Теория гротеска и фрагмента
Очень влиятельной оказалась теория гротеска. Дидро набросал ее в «Племяннике Рамо», Виктор Гюго развил в предисловии к «Кромвелю» (1827) как часть общей теории драмы. Это самое интересное, что было разработано французами в общей романтической идеологии. Корни данной теории можно, вероятно, распознать в соображениях Фридриха Шлегеля касательно иронии и вица, где встречаются следующие понятия: хаос, вечная подвижность, фрагментарность, трансцендентальная буффонада. Однако многие подробности сугубо оригинального свойства объяснимы только интуицией двадцатипятилетнего Гюго, которого трудно заподозрить в предварительном и детальном обдумывании проблемы. Эти подробности проявились как симптомы новой эстетики.

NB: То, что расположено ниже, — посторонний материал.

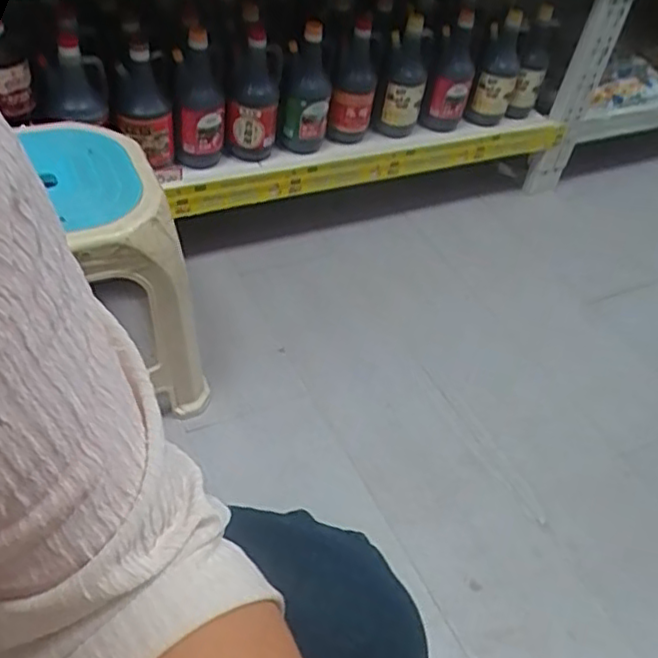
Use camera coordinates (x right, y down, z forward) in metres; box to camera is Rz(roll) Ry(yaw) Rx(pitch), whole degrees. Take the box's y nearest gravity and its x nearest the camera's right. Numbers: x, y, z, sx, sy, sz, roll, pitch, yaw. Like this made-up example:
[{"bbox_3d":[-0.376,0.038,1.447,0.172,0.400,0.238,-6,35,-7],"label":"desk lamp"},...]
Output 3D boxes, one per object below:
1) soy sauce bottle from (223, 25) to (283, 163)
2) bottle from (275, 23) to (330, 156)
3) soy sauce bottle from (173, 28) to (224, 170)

Слово «гротеск» когда-то обозначало в живописи орнамент, выдержанный в духе аллегории или сказки. В XVII веке понимание расширилось, и «гротеском» стали называть вообще что-либо странное, бурлескное, искаженное, крайне специфическое. Приблизительно так, и сходно со Шлегелем, понимает гротеск Виктор Гюго. Однако в его теории гротеска сделана энергичная попытка эстетически уравновесить прекрасное и безобразное. Это последнее, дисквалифицированное, допустимое только в низших литературных жанрах, разрешенное лишь на периферии изобразительного искусства, поднялось до метафизической выразительности. Для Гюго мир принципиально расколот на противоположности и только в силу такой расколотости способен существовать как высшее единство. Это часто высказывалось раньше, это античная мысль. Но Гюго по-новому акцентирует роль безобразного. Отныне это не противоположность прекрасного, а самостоятельная ценность. В произведении искусства проявляется безобразное как гротеск, как набросок несовершенного и расстроенного. Но несовершенство есть «законное средство достижения гармонии». Видно, как в подобной «гармонии» проступает дисгармония, а именно дисгармония фрагмента. Гротеск должен избавить нас от красоты и своим «хриплым голосом» устранить ее монотонность. Он отражает диссонанс между анимальными и высшими уровнями человека. Поскольку любая проявленность распадается на фрагменты, мы приходим к выводу, что «великое целое» нам вообще дано как часть или фрагмент – «целое» не согласуется с человеком и несовместимо с ним. Какое целое? Знаменательным образом ответ отсутствует, в лучшем случае до крайности запутан. Предположительно, Гюго мыслит в христианском направлении: тогда это целое – стерильная трансцендентность. Только ее осколки, гротескно искаженные, чувствует Гюго, но этот гротеск не вызывает хохота. Смех подобного гротеска смягчает судорогу или нервную дрожь, превращается в гримасу, провоцирует возбуждение и беспокойство, которых современная душа взыскует более, нежели умиротворения.